For cystic (hydatid) echinococcosis in the liver, surgical resection plus albendazole for large or complicated cystic lesions judged to be active or transitional
Percutaneous aspiration followed by instillation of a scolicidal agent and reaspiration (PAIR), plus albendazole for small, active, or transitional cyst
Albendazole alone for unilocular, small, simple cysts judged to be active or transitional; and for inoperable lesions
Observation only for cysts categorized as inactive
For alveolar echinococcus, surgical resection, if possible, plus albendazole
Treatment of cystic (hydatid) echinococcosis varies depending on the type, location, and number of cysts and whether imaging results indicate the cysts are active, transitional or inactive (1).
Surgical resection, sometimes via laparoscopy, can be curative. In some centers, percutaneous aspiration under CT guidance is done for small (<5 cm), unilocular simple cysts, followed by instillation of a scolicidal agent (eg, hypertonic saline) and reaspiration (PAIR [percutaneous aspiration-injection-reaspiration]). To prevent metastatic infections that can occur if cyst contents spill during the procedure or material is inadvertently left behind, albendazole is typically given one week before, during, and at least 4 weeks (up to 6 months depending on clinical and imaging response) after surgery or PAIR. The dose of albendazole is 400 mg orally 2 times a day (7.5 mg/kg 2 times a day in children up to a maximum of 400 mg 2 times a day). Albendazole used at this daily dose for several months without surgery can cure 30% of small, unilocular hydatid cysts. Albendazole at this dosage is the treatment of choice for inoperable cysts. Mebendazole 40 to 50 mg/kg body weight per day for several months is a second choice.
Patients with alveolar echinococcosis due to E. multilocularis should receive albendazole (in the above daily dosing used for cystic echinococcosis), and surgical resection is done at least one week after albendazole is started if feasible, which depends on the extent, location, and manifestations of the lesion. The prognosis is poor unless the entire larval mass can be removed. Albendazole is administered continuously for at least 2 years and patients are monitored for recurrence for 10 years or more thereafter.
Prolonged, high dose albendazole therapy can cause bone marrow suppression, liver toxicity, and temporary hair loss. It is important to monitor the complete blood count and liver enzymes during use.
Liver transplantation has been lifesaving in a few patients.
Echinococcosis occurs when ingested tapeworm eggs hatch, releasing oncospheres, which migrate into the liver or lungs or, less frequently, to the brain, bone, or other organs and develop into cysts; no adult worms are present in the gastrointestinal tract of humans.

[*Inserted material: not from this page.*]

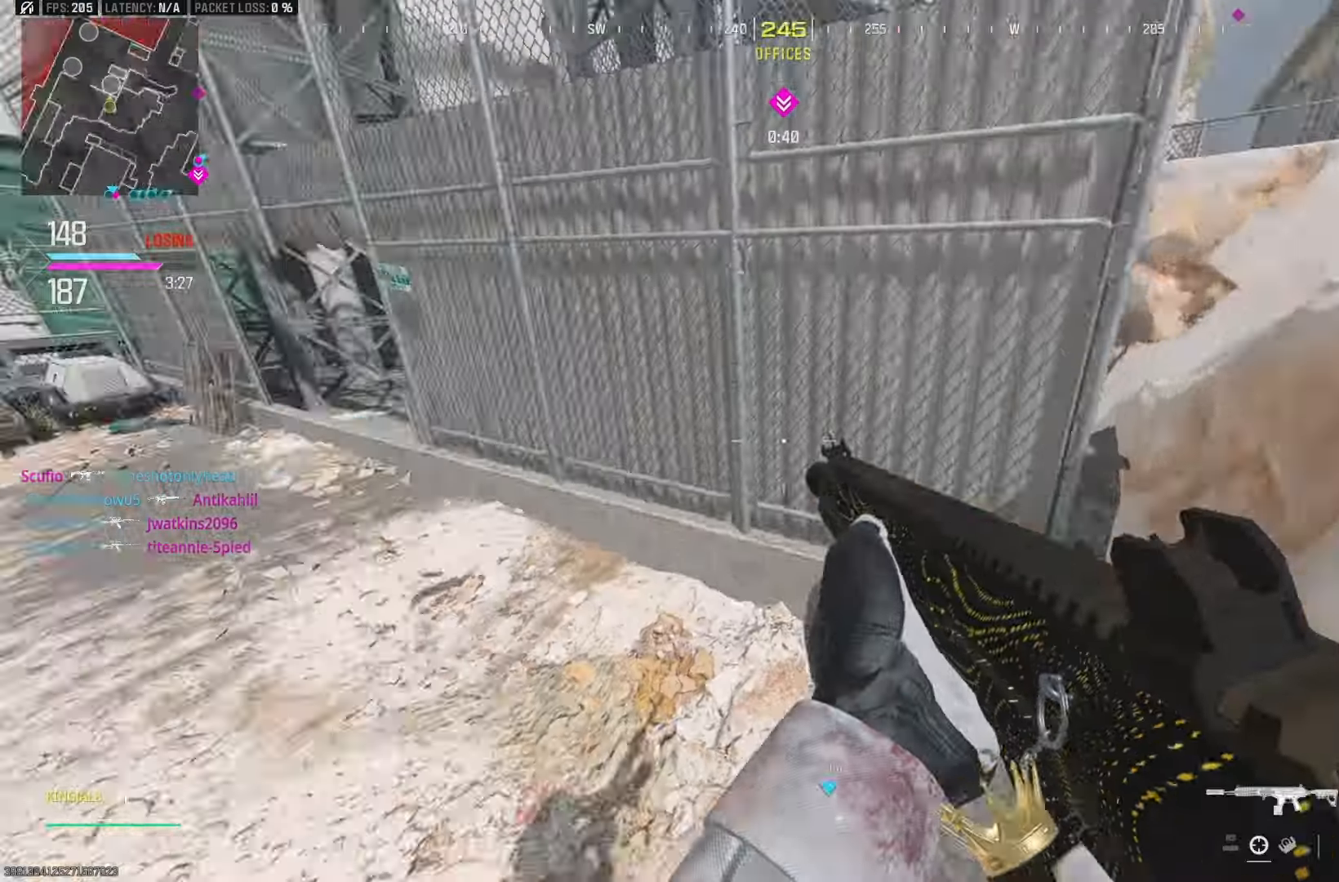
{"buttons": ["A"], "left_stick": "down", "right_stick": "up", "events": [[133, "right_stick", "center"], [167, "left_stick", "up-right"], [283, "right_stick", "up"], [350, "left_stick", "down-right"], [450, "left_stick", "down"], [500, "A", "down"]]}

The cysts of E. granulosus develop slowly (usually over many years) into large (up to 1 L), fluid-filled cysts (hydatid cysts), which contain numerous infective protoscolices.
Feces from infected dogs (and other canines) are the main source of human infection.
Liver cysts cause pain and sometimes jaundice; lung cysts can cause pain, cough, and hemoptysis.
E. multilocularis does not produce large cysts but invades and destroys surrounding tissue and can result in liver failure and death.
Diagnose by CT, MRI, or ultrasound, analysis of cyst fluid, and serologic testing.
Treatment varies depending on the infecting Echinococcus species, and the location, size, and imaging characteristics of the cysts, and may include surgery; or cyst aspiration, instillation of a scolicidal agent, and re-aspiration (PAIR); and prolonged treatment with albendazole.